Due giorni dopo, quando viene nuovamente chiuso nell'armadio da un padre ubriaco che gli ha appena fatto un occhio nero, lui pensa soltanto alle sue parole il giorno del suo compleanno, ricacciando le lacrime nel buio. 

Sei stato bravo. Bravo figliolo.

lunedì 7 novembre 2016

My biggest enemy is...

Junior non c'è, ha controllato in casa, girato per le stanze in silenzio, con le mani in tasca, appoggiandosi sulla cornice della porta, a guardare l'armadio senza porta, sul fondo della sua vecchia camera da letto e l'adesivo appiccicato contro il legno. Qualche istante di troppo a perdersi in pensieri che ha scacciato con una smorfia, prima di scendere le scale e arrivare davanti alla porta nascosta. Le dita hanno accarezzato il bordo della carta da parati ritagliata ad hoc e con la forza del pensiero ha fatto semplicemente scattare il meccanismo, aprire la porta. Ora si ritrova seduto al tavolo marcio che ha recuperato dalla cucina, quello dove la madre tagliava la coca, il padre rompeva le bottiglie e lui farciva i panini di burro d'arachidi e marmellata.
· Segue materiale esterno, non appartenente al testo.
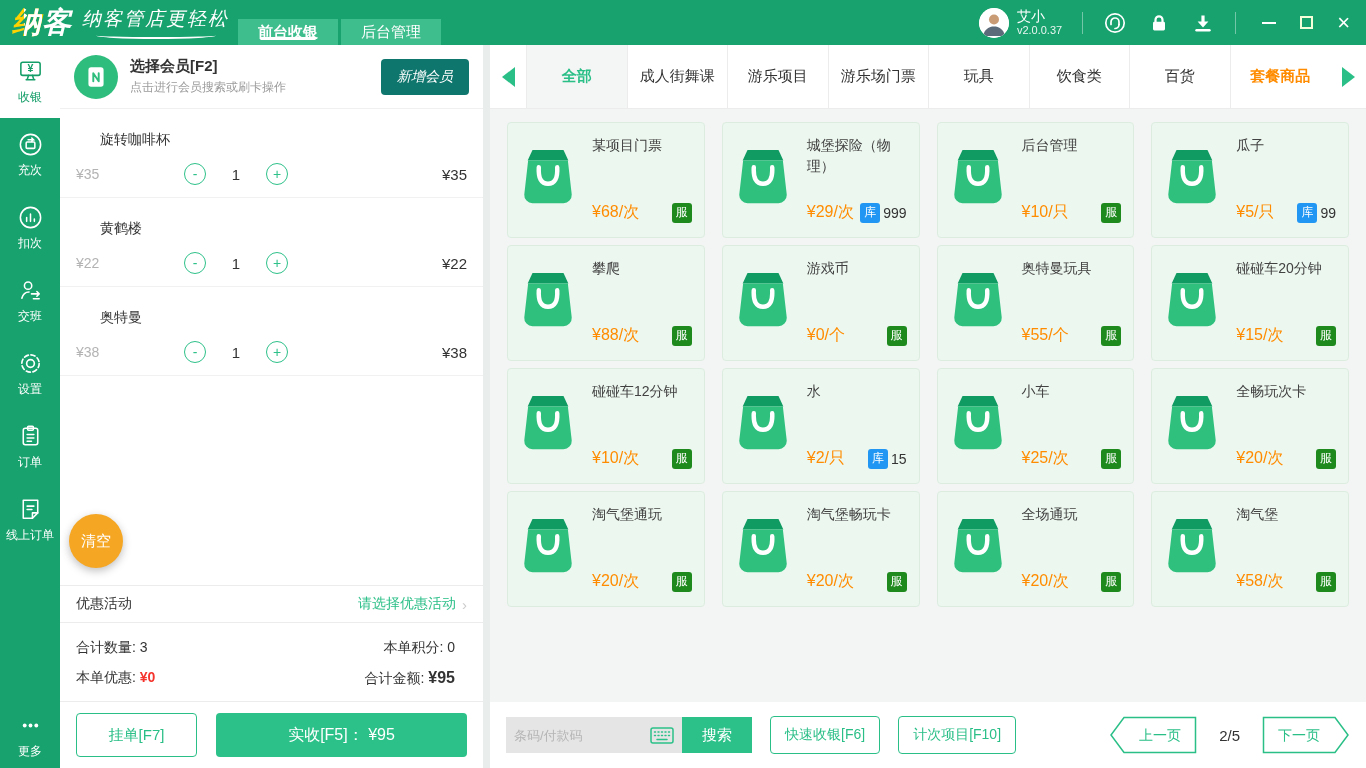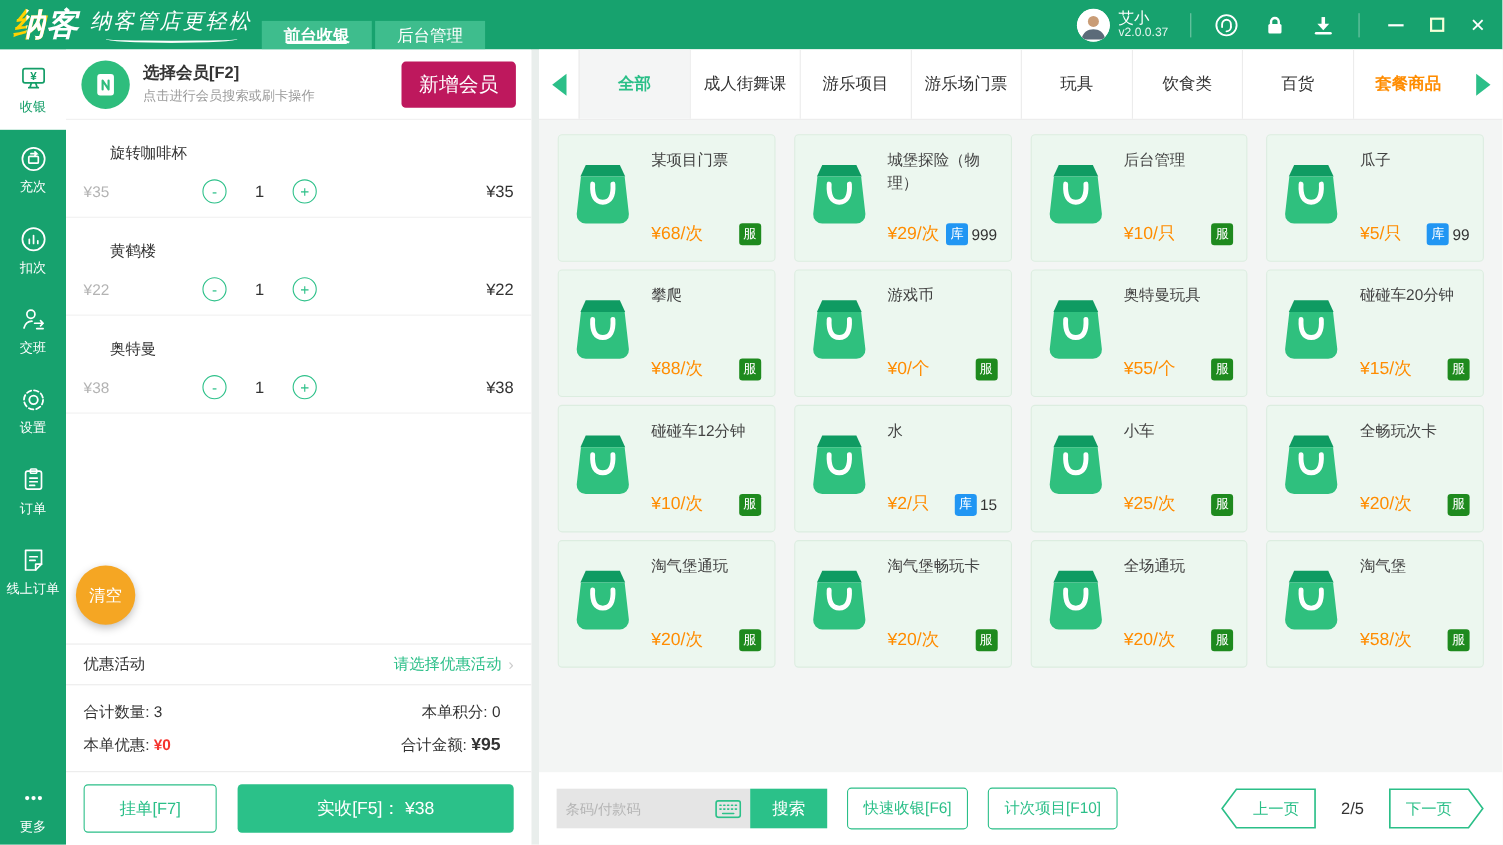"新增会员" .add-member-btn { background: #be185d -> #0f766e; font-size: 18px -> 14px; font-style: none -> italic }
E' un tavolo pieno di orrore e di vita, puzza di muffa, e si è appoggiato ad esso, con la macchinetta per fare tatuaggi che vibra, soffocata dal suono che proviene dalle cuffiette che si è infilato, la musica così alta che si sente anche esternamente.
L'ago entra nella pelle, disegna linee scure sulla pelle, linee che non andranno via mai. La destra si muove abile, la sinistra resta distesa. E' questione di poco e posa la macchinetta con un sospiro, togliendosi la sigaretta ormai finita dalle labbra, schiacciandola contro il legno del tavolo, incurante, accanto a mille e più bruciature.

ROTTEN

Giusto per ricordarmelo, sai..se mi vengono altre idee sceme.

Lo dice ad alta voce, mentre si toglie le cuffiette, abbandonate a sparare musica nel vuoto, e non più dentro le sue orecchie. Guarda il tatuaggio e piega il capo verso destra, alza gli occhi sul muro poco lontano, ha l'occhio abbastanza allenato per poter vedere la foto attaccata al muro grazie ad una moneta modellata per sembrare un chiodo. Guarda la foto e allunga le gambe lasciando scivolare il sedere sul legno della sedia.

Sai pa', mi fa schifo il baseball, ma non c'avevo le palle per dirtelo.

Alza il mento, reprime una mezza risata amara, recupera un'altra sigaretta e la accende, la testa piegata in avanti, un ciuffo di capelli che gli sfiora la fronte.
E l'idea di stare diventando un po' come sua madre, un po' più pazzo ogni giorno di più.